Scottish Inquiries
The Scottish Parliament, a work by the disappeared Miralles, has opened with praise for its lyrical language and controversy for its budget overruns.
Lord Fraser differs from Bismarck. Whereas the German chancellor deemed it best not to know how sausages and laws are made, the British Parliament, in the tradition of democratic transparency, has conducted a survey to shed light on the construction of the building where Scottish laws will be made, specifically on how a work initially budgeted at 60 million euros has cost over 630 million euros. Reading the report – a 270-page book put up for sale, at 15 pounds Sterling, on 15 September – makes one wonder if it would not indeed be preferable, after all, to ignore how sausages, laws, or buildings are made, and especially the buildings where laws are cooked up and which, precisely on account of that circumstance, manage to take shape in legal dark zones. After several months of court appearances that have made the Holyrood Inquiry a stream of scandalous revelations, both on TV and in the newspapers, Lord Fraser’s well-balanced report is as illustrative and entertaining as it is disturbing: this exercise of democratic transparency shows the extreme inefficiency of and waste incurred by democracy itself.
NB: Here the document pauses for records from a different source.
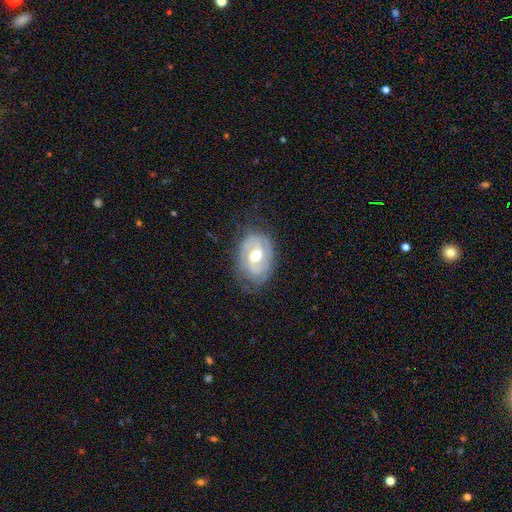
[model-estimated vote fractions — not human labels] Smooth or featured: featured or disk — 75% (smooth — 19%)
Edge-on disk: no — 96% (yes — 4%)
Bar: weak — 43% (no — 42%)
Spiral arms: yes — 82% (no — 18%)
Spiral winding: tight — 51% (medium — 36%)
Spiral arm count: 2 — 65% (can't tell — 21%)
Bulge size: moderate — 73% (large — 16%)
Merging: none — 69% (minor disturbance — 21%)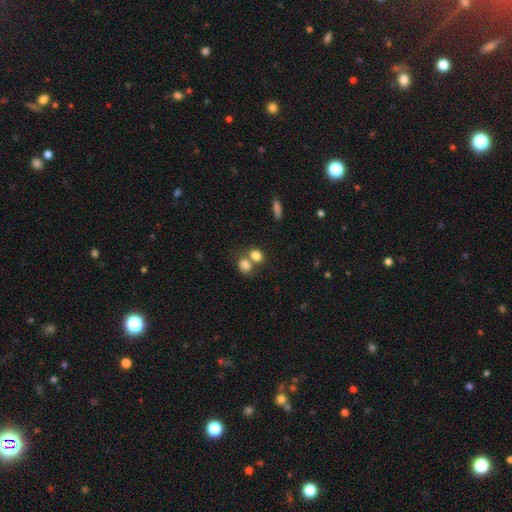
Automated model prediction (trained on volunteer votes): Smooth or featured? Predicted: smooth (p=0.79). How rounded? Predicted: round (p=0.51). Merging? Predicted: merger (p=0.49).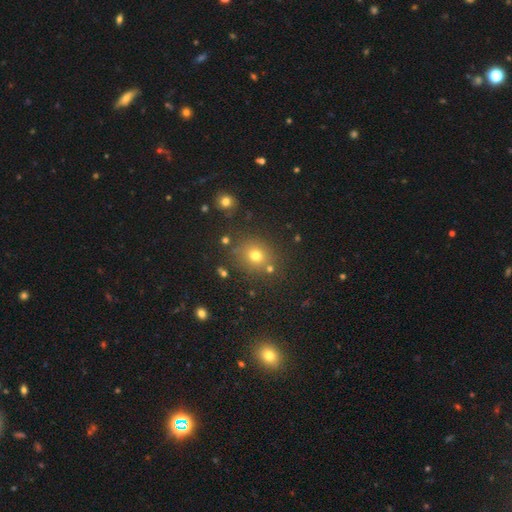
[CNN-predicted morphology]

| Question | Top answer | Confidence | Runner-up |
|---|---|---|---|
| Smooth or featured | smooth | 71% | star or artifact (20%) |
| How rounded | round | 76% | in between (23%) |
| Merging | none | 79% | minor disturbance (10%) |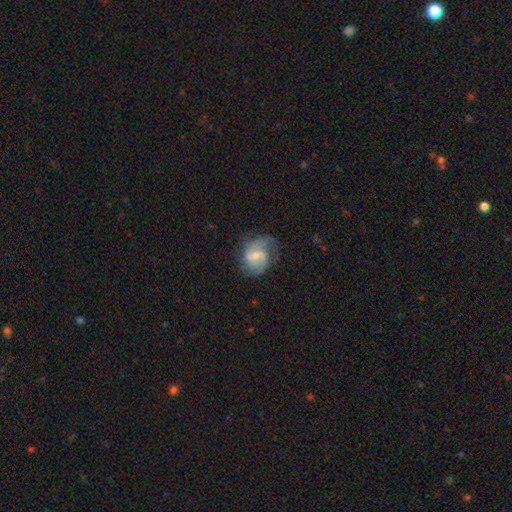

The calligraphic design of the idiosyncratic windows, that have become abridged symbols of a fragmented work, has also been a source of user criticism for the lack of consideration given to the rather scarce light of Scottish lands.
Enric Miralles, the author of the project, passed away in 2000. So did Donald Dewar, the project’s enthusiastic promoter – first in his capacity as Scottish minister within Britain’s Labour government that set the bases for autonomy, and as Scottish Prime Minister after the first legislative elections. How easy it would have been to blame the dead architect and client for the delays and the financial recklessness that have multiplied the parliamentary seat’s cost tenfold. But the report deplores the evasion of responsibility manifested by practically all the deponents – actually, Lord Fraser assures us that “It wis’nae me” was the common denominator of the hearings – and avoids naming scapegoats, preferring to spread out its censures ecumenically. Evaluating in fair terms the cost increases provoked by the enlargement of the building’s usable floor area by a third, or by the additional security measures deemed necessary in the wake of 9-11, the main reproach of the report falls upon the contracting method used – a fast-track system that, in the name of a paradoxically ill-attained speed of execution, makes the final drawing up of the project overlap with the successive tenders of the job itself, thereby keeping the budget in a permanent state of revision. But neither the politicians responsible nor the architects are spared chastisement.
Aspiring to become “the most important patron of the architecture of government for 300 years”, ever in search of quality, Dewar approved all the changes and cost increases, as would the Scottish Parliament commission that later replaced him in the role of client, a group of MPs with no experience whatsoever in building projects. The studio of Miralles, in turn, appears in the report as having been ill-fit to address the demands of a work of such a scale and complexity, and in constant conflict with RMJM, the Edinburgh office it was associated with. The Architects’ Journal reports on how both Benedetta Tagliabue – Miralles’ widow, who now heads his practice – and the directors de RMJM, after testifying in court, received written word from Lord Fraser warning them ahead of time that they would be objects of censure in the public report. The Tory MP sourly laments the BBC’s embargo of the interviews that were made with Dewar and Miralles for the as yet unreleased program The Gathering Place, and that could have served as testimonies of the two deceased protagonists. In his opinion, nothing sums up his report better than a handwritten note, dated March 1999, of the consultant Ian McAndie: “Nobody tells Enric to think about economy with any seriousness.”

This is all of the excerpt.